On My Writing Process

May 8, 2014 8:00 am | Tags: , , | No Comments

My friend, the author Kate Sweeney, whose new book American Afterlife has just been released, tagged me in a blog tour questionnaire. I asked her what the rules for this post are, and she wrote back “Rules?” I always like hearing that answer. Anyway, if you haven’t already read it, read Kate’s entry here. To play along, my job is to answer the four questions that Kate sent me, and then “tag” another author, link you in her/his direction, and the thread continues. So, without further ado, here are the four questions and my four answers:

1. What am I working on?

I have recently finished a novel, ALL THE CASTLES BURNED, and I’m seeking representation. In the meanwhile, I’m working on a pair of essays and a short story. These three pieces have been in various degrees of not-done on my laptop for a few months now. I jotted down a few things when I needed a break from my novel (which I spent three years working on) but I clearly never finished the work. So I’m trying to wrap those up. Also, a new novel idea is gestating. I’m not particularly superstitious about discussing my work, but this idea is in a very, very early stage and I don’t want to say much right now other than it’s in-progress.

2. How does my work differ from others in its genre?

I don’t know how to answer this question. I really don’t. One of the neat things about publishing a book is that you get people to blurb it for you, people who you know or respect or a combination of the two. And while there are plenty of negative things to say about blurbs, two that I received really hit me hard, screamed “I understand what you are doing!” I also got this feeling from talking to people on my book tour, and from reviews of my book that were remarkably insightful and sharp.

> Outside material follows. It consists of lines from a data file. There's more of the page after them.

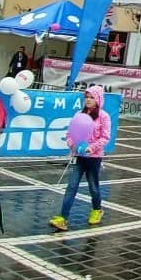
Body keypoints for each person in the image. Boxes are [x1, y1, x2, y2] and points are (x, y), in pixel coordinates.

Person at [50, 85, 112, 231]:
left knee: (93, 187)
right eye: (86, 97)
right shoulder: (79, 114)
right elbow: (70, 134)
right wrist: (73, 145)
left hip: (94, 158)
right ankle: (63, 218)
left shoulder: (104, 116)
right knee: (71, 186)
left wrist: (91, 148)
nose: (88, 100)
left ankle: (97, 210)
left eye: (92, 97)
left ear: (98, 99)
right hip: (78, 157)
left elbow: (105, 137)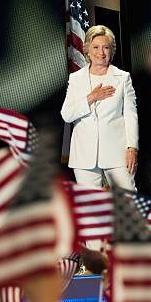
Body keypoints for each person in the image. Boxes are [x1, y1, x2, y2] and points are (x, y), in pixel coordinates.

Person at [61, 25, 138, 191]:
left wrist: (132, 148)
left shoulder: (123, 78)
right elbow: (67, 115)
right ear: (88, 50)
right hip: (84, 154)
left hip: (117, 152)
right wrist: (91, 97)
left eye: (106, 47)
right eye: (96, 47)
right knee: (90, 206)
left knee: (128, 200)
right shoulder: (76, 79)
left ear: (112, 51)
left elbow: (131, 116)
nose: (101, 53)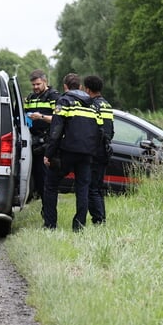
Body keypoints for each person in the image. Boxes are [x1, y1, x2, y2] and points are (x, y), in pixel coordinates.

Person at [42, 73, 101, 231]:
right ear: (81, 87)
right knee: (83, 188)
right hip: (87, 153)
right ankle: (79, 226)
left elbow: (56, 130)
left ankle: (50, 225)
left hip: (67, 151)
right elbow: (99, 130)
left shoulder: (64, 101)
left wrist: (48, 154)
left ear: (65, 87)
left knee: (51, 184)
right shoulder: (93, 104)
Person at [83, 75, 114, 225]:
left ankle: (99, 220)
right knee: (98, 187)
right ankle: (101, 218)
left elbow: (91, 130)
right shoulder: (107, 105)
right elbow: (110, 131)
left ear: (87, 89)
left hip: (95, 151)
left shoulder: (93, 106)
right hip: (105, 150)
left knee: (92, 188)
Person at [24, 69, 59, 198]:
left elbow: (58, 119)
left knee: (45, 177)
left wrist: (41, 117)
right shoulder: (30, 97)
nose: (35, 87)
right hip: (32, 140)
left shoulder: (53, 96)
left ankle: (47, 205)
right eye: (33, 85)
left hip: (47, 141)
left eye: (38, 84)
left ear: (45, 81)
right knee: (36, 175)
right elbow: (25, 115)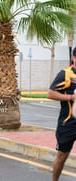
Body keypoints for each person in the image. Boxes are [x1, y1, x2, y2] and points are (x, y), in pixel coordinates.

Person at [48, 47, 76, 181]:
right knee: (62, 157)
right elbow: (51, 93)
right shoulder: (65, 74)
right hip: (68, 123)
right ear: (74, 58)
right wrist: (70, 98)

But when I look at my own work, I see my influences. I see Fitzgerald. I see William Maxwell, Alice Munro, John Cheever. I see my teachers, Lee Abbott and Melanie Rae Thon, and I see my contemporaries whose work I respond to (even if, especially if, they don’t know it) such as Adam Haslett, Jennifer Du Bois, Antonya Nelson, David Mitchell, Zadie Smith, and Lionel Shriver, to name just a few. What I hope is different is that my individual view of the world, while shaped by all these writers, remains unusual and distinct in ways that I find difficult to describe.

3. Why do I write what I do?

I find it, whatever “it” might be, engaging. This seems like a very accurate and very incomplete answer. My parents were readers; my mom preferred romances and my father went for Tom Clancy, Jack Higgins, and the like. I started reading at a young age, and began writing my own stories in college. I’ve worked for three different literary journals, and have read, quite literally, thousands of unsolicited short stories over the last ten years. I read somewhere in the range of three dozen books every year, along with the bits and pieces of books I don’t finish, work published in other literary magazines, and so forth. I’m an avid moviegoer, and on the whole, love narrative art.

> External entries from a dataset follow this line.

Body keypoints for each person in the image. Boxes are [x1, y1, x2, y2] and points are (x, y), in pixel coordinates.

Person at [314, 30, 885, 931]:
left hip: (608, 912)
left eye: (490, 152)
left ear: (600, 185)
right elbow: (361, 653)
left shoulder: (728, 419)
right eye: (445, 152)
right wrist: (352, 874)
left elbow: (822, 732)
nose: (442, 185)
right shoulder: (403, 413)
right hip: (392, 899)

What I’m getting at with all this is that I’ve read a ton, and I know (maybe) what I do want to read and what I don’t. I write what I write to understand the world better, the characters that I’ve created, and to be engaged in a story, whatever the length might be. I write for interesting characters and plots that generate excitement, empathy, sadness, anger. I write about class issues, glass ceilings, and complex difficult people because I like to do so. I write because I like to write. Maybe that’s the best answer.

4. How does my writing process work?

A germ of an idea starts in my head. Then I daydream it out. Lots of ideas get discarded this way. My biggest fear as a writer has always been on the sentence level, that I don’t “write well” more than the storytelling. So I tend to know, to some extent, where a narrative idea is going before I sit down and work on it. With first drafts, I don’t worry much about getting it right. I want to see the story/book through to the end of the first draft, and then go back and reimagine and rework the piece until it’s right. Sometimes, this means entirely scrapping the first draft and going in an entirely different direction. That’s just part of the process.

I’ve tagged the writer John W Evans to go next.